“The announced fixes do not appear to address many of the larger problems, including the existence of a universal code that could allow hackers to control the implants.”
- Carson Block, Muddy Waters CEO
On Monday, January 9, 2017, the FDA reported that St. Jude Medical implantable cardiac devices and corresponding Merlin@home Transmitters are susceptible to hacking.
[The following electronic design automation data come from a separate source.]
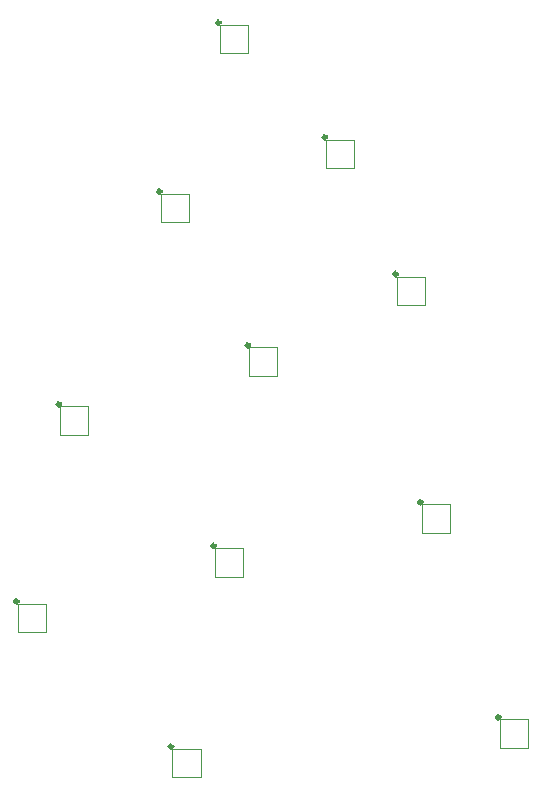
<source format=gbr>
G04 #@! TF.GenerationSoftware,KiCad,Pcbnew,(5.1.5)-3*
G04 #@! TF.CreationDate,2020-12-18T10:23:59+02:00*
G04 #@! TF.ProjectId,voltlog christmas tree,766f6c74-6c6f-4672-9063-68726973746d,rev?*
G04 #@! TF.SameCoordinates,Original*
G04 #@! TF.FileFunction,Legend,Bot*
G04 #@! TF.FilePolarity,Positive*
%FSLAX46Y46*%
G04 Gerber Fmt 4.6, Leading zero omitted, Abs format (unit mm)*
G04 Created by KiCad (PCBNEW (5.1.5)-3) date 2020-12-18 10:23:59*
%MOMM*%
%LPD*%
G04 APERTURE LIST*
%ADD10C,0.120000*%
%ADD11C,0.300000*%
G04 APERTURE END LIST*
D10*
X131300000Y-130500000D02*
X133700000Y-130500000D01*
X131300000Y-128100000D02*
X131300000Y-130500000D01*
X133700000Y-128100000D02*
X131300000Y-128100000D01*
X133700000Y-130500000D02*
X133700000Y-128100000D01*
D11*
X131350000Y-127900000D02*
G75*
G03X131350000Y-127900000I-150000J0D01*
G01*
D10*
X159000000Y-128000000D02*
X161400000Y-128000000D01*
X159000000Y-125600000D02*
X159000000Y-128000000D01*
X161400000Y-125600000D02*
X159000000Y-125600000D01*
X161400000Y-128000000D02*
X161400000Y-125600000D01*
D11*
X159050000Y-125400000D02*
G75*
G03X159050000Y-125400000I-150000J0D01*
G01*
D10*
X118200000Y-118200000D02*
X120600000Y-118200000D01*
X118200000Y-115800000D02*
X118200000Y-118200000D01*
X120600000Y-115800000D02*
X118200000Y-115800000D01*
X120600000Y-118200000D02*
X120600000Y-115800000D01*
D11*
X118250000Y-115600000D02*
G75*
G03X118250000Y-115600000I-150000J0D01*
G01*
D10*
X134900000Y-113500000D02*
X137300000Y-113500000D01*
X134900000Y-111100000D02*
X134900000Y-113500000D01*
X137300000Y-111100000D02*
X134900000Y-111100000D01*
X137300000Y-113500000D02*
X137300000Y-111100000D01*
D11*
X134950000Y-110900000D02*
G75*
G03X134950000Y-110900000I-150000J0D01*
G01*
D10*
X152400000Y-109800000D02*
X154800000Y-109800000D01*
X152400000Y-107400000D02*
X152400000Y-109800000D01*
X154800000Y-107400000D02*
X152400000Y-107400000D01*
X154800000Y-109800000D02*
X154800000Y-107400000D01*
D11*
X152450000Y-107200000D02*
G75*
G03X152450000Y-107200000I-150000J0D01*
G01*
D10*
X121800000Y-101500000D02*
X124200000Y-101500000D01*
X121800000Y-99100000D02*
X121800000Y-101500000D01*
X124200000Y-99100000D02*
X121800000Y-99100000D01*
X124200000Y-101500000D02*
X124200000Y-99100000D01*
D11*
X121850000Y-98900000D02*
G75*
G03X121850000Y-98900000I-150000J0D01*
G01*
D10*
X137800000Y-96500000D02*
X140200000Y-96500000D01*
X137800000Y-94100000D02*
X137800000Y-96500000D01*
X140200000Y-94100000D02*
X137800000Y-94100000D01*
X140200000Y-96500000D02*
X140200000Y-94100000D01*
D11*
X137850000Y-93900000D02*
G75*
G03X137850000Y-93900000I-150000J0D01*
G01*
D10*
X150300000Y-90500000D02*
X152700000Y-90500000D01*
X150300000Y-88100000D02*
X150300000Y-90500000D01*
X152700000Y-88100000D02*
X150300000Y-88100000D01*
X152700000Y-90500000D02*
X152700000Y-88100000D01*
D11*
X150350000Y-87900000D02*
G75*
G03X150350000Y-87900000I-150000J0D01*
G01*
D10*
X130300000Y-83500000D02*
X132700000Y-83500000D01*
X130300000Y-81100000D02*
X130300000Y-83500000D01*
X132700000Y-81100000D02*
X130300000Y-81100000D01*
X132700000Y-83500000D02*
X132700000Y-81100000D01*
D11*
X130350000Y-80900000D02*
G75*
G03X130350000Y-80900000I-150000J0D01*
G01*
D10*
X144300000Y-78900000D02*
X146700000Y-78900000D01*
X144300000Y-76500000D02*
X144300000Y-78900000D01*
X146700000Y-76500000D02*
X144300000Y-76500000D01*
X146700000Y-78900000D02*
X146700000Y-76500000D01*
D11*
X144350000Y-76300000D02*
G75*
G03X144350000Y-76300000I-150000J0D01*
G01*
D10*
X135300000Y-69200000D02*
X137700000Y-69200000D01*
X135300000Y-66800000D02*
X135300000Y-69200000D01*
X137700000Y-66800000D02*
X135300000Y-66800000D01*
X137700000Y-69200000D02*
X137700000Y-66800000D01*
D11*
X135350000Y-66600000D02*
G75*
G03X135350000Y-66600000I-150000J0D01*
G01*
M02*

</source>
The cybersecurity vulnerabilities were discovered last August in a paper released by Muddy Waters, but was only recently made public after a software patch was released by manufacturer St. Jude Medical. The security flaw would allow unauthorized access to a patient's RF-enabled implanted cardiac device by altering the Merlin@home Transmitter. The Merlin@home Transmitter can be exploited by altering programming commands, which could result in battery depletion and/or inappropriate administration of pacing/shocks.
A validated software patch has since been released for Merlin@home Transmitters. "The FDA conducted an assessment of the benefits and risks of using the Merlin@home Transmitter, and has determined that the health benefits to patients from continued use of the device outweigh the cybersecurity risks," the Food and Drug Administration stated on Monday.
This brings to attention the impending and growing risk of possible cyber attacks as the number of devices connected to the IoT increases. It is now possible for hackers to literally "play with your life" as they can now make their ways into life saving technologies.
There have been no reports of deaths or injuries associated with the security flaw.